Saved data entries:
┄┄┄┄┄┄┄┄┄┄┄┄┄┄┄┄┄┄┄┄
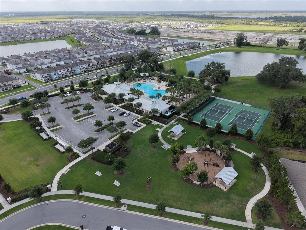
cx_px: 153
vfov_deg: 56.8
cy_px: 115
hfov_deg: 71.6
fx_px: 212
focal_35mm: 24
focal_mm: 8.67
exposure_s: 1/3200
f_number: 1.8
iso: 310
┄┄┄┄┄┄┄┄┄┄┄┄┄┄┄┄┄┄┄┄
TASK INSTRUCTIONS: Set down the entries above exactly; no pictures belong in the copy.

WRITTEN RESPONSE:
cx_px: 153
vfov_deg: 56.8
cy_px: 115
hfov_deg: 71.6
fx_px: 212
focal_35mm: 24
focal_mm: 8.67
exposure_s: 1/3200
f_number: 1.8
iso: 310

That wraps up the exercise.